Miraz nickte. „Ist schon okay. Sie dürfen hier bleiben. Solange sie niemandem davon erzählen wo sie sind, und was sie eventuell sehen! Verstanden?“

Beth nickte und trank einen Schluck Saft.

Miraz wandte sich an Kendra: „Hier seid ihr sicher. Ich werde Ryan Bescheid geben, und dann wieder kommen. Solange ich weg bin, will ich, dass du auf dich und die beiden hier aufpasst.“

 Kendra nickte und Miraz stand auf.

 „Sie entschuldigen mich. Ich muss mich beeilen!“

Und mit diesen Worten verließ er das Anwesen. Als er draußen war, sah er sich kurz um, und verwandelte sich dann in eine Fledermaus. Als Fledermaus war er noch schneller als in Menschengestalt.
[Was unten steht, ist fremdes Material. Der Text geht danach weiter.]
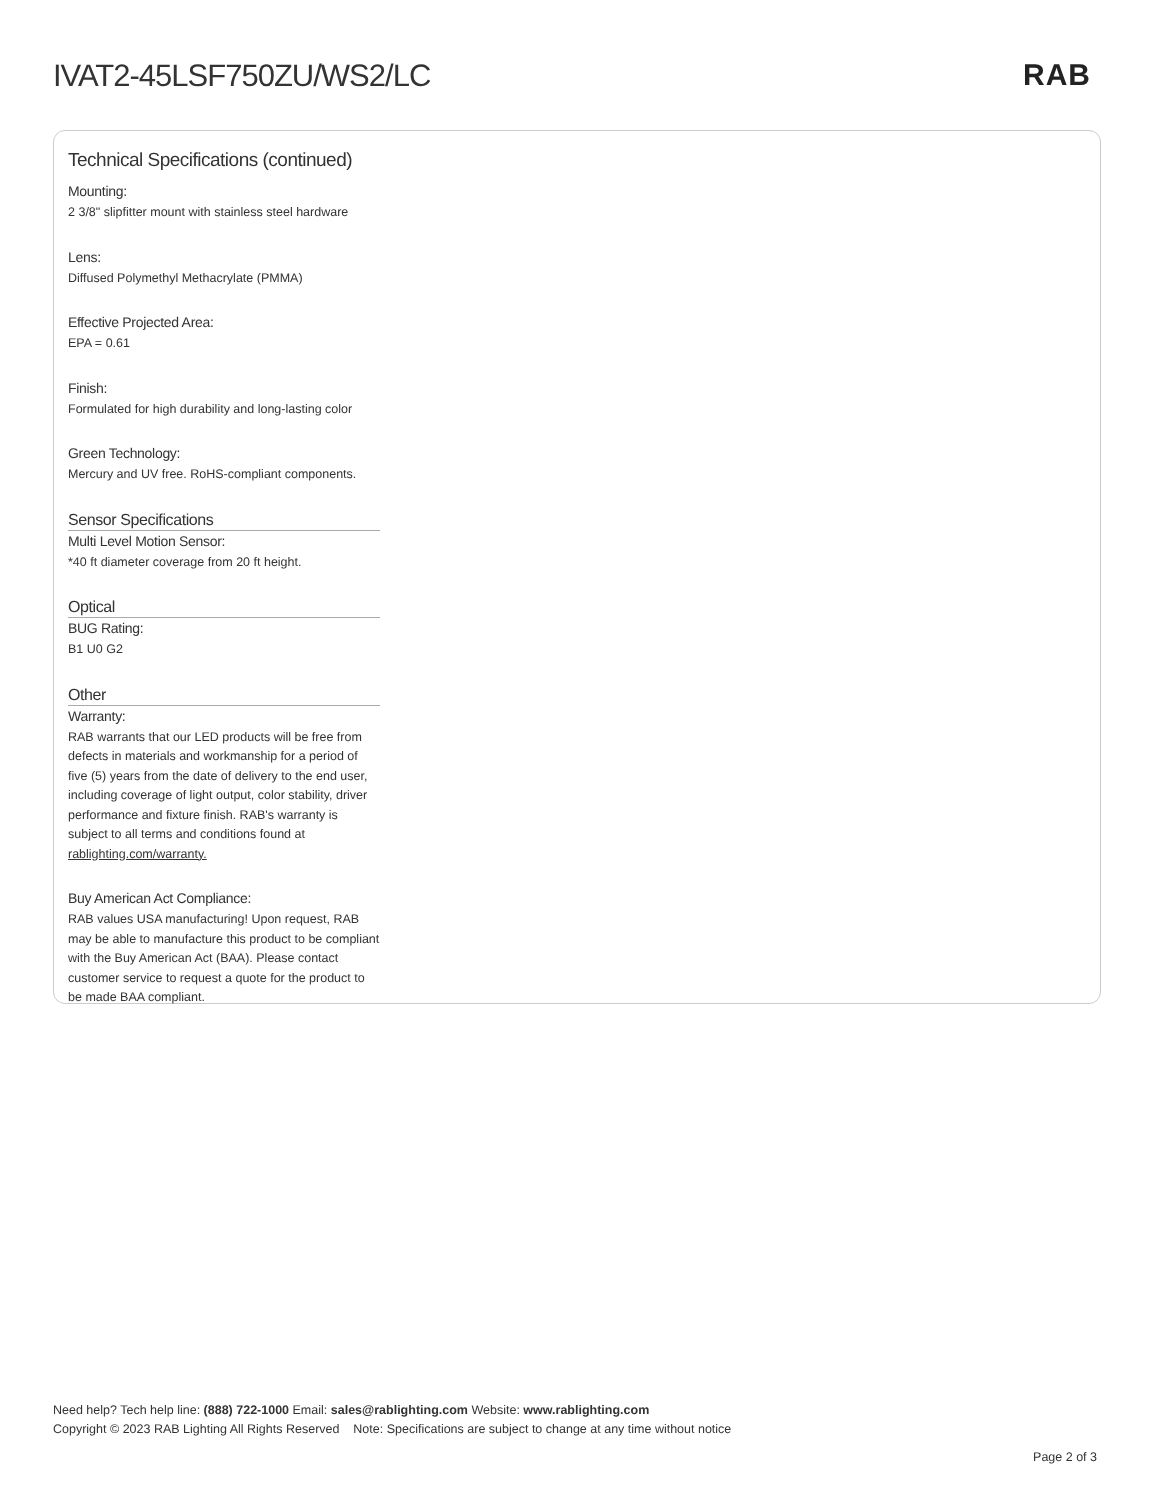IVAT2-45LSF750ZU/WS2/LC RAB
Technical Specifications (continued)
Mounting:
2 3/8" slipfitter mount with stainless steel hardware
Lens:
Diffused Polymethyl Methacrylate (PMMA)
Effective Projected Area:
EPA = 0.61
Finish:
Formulated for high durability and long-lasting color
Green Technology:
Mercury and UV free. RoHS-compliant components.
Sensor Specifications
Multi Level Motion Sensor:
*40 ft diameter coverage from 20 ft height.
Optical
BUG Rating:
B1 U0 G2
Other
Warranty:
RAB warrants that our LED products will be free from defects in materials and workmanship for a period of five (5) years from the date of delivery to the end user, including coverage of light output, color stability, driver performance and fixture finish. RAB's warranty is subject to all terms and conditions found at rablighting.com/warranty.
Buy American Act Compliance:
RAB values USA manufacturing! Upon request, RAB may be able to manufacture this product to be compliant with the Buy American Act (BAA). Please contact customer service to request a quote for the product to be made BAA compliant.
Need help? Tech help line: (888) 722-1000 Email: sales@rablighting.com Website: www.rablighting.com
Copyright © 2023 RAB Lighting All Rights Reserved Note: Specifications are subject to change at any time without notice
Page 2 of 3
Nach wenigen Minuten hatte er das Fabrikgelände erreicht.

Erst als er direkt bei Ryan war, verwandelte er sich zurück. Ryan und Damien machten einen Satz in die Höhe.

„Man, spinnst du? Wie kannst du dich einfach hierhin schleichen!“

Miraz musste lachen.

„Ich hab mich nicht angeschlichen, ich bin hergeflogen. Hör zu, es hat sich jetzt einiges geändert. Wir haben Besuch bekommen. Von einer Frau und ihrer Tochter, die von einem Werwolf angegriffen wurden!“

Sofort wurde Ryan ernst. „Oh. Können sie bei dir wohnen?“ Miraz nickte.

Plötzlich sagte Damien: „Wo ist Kendra?“

Miraz wandte sich an ihn: „Sie ist bei mir Zuhause. Sie ist in Sicherheit. Ich habe Schutzbände über das Haus gesprochen. So schnell kommt da keiner rein!“ Damien nickte und entspannte sich ein bisschen.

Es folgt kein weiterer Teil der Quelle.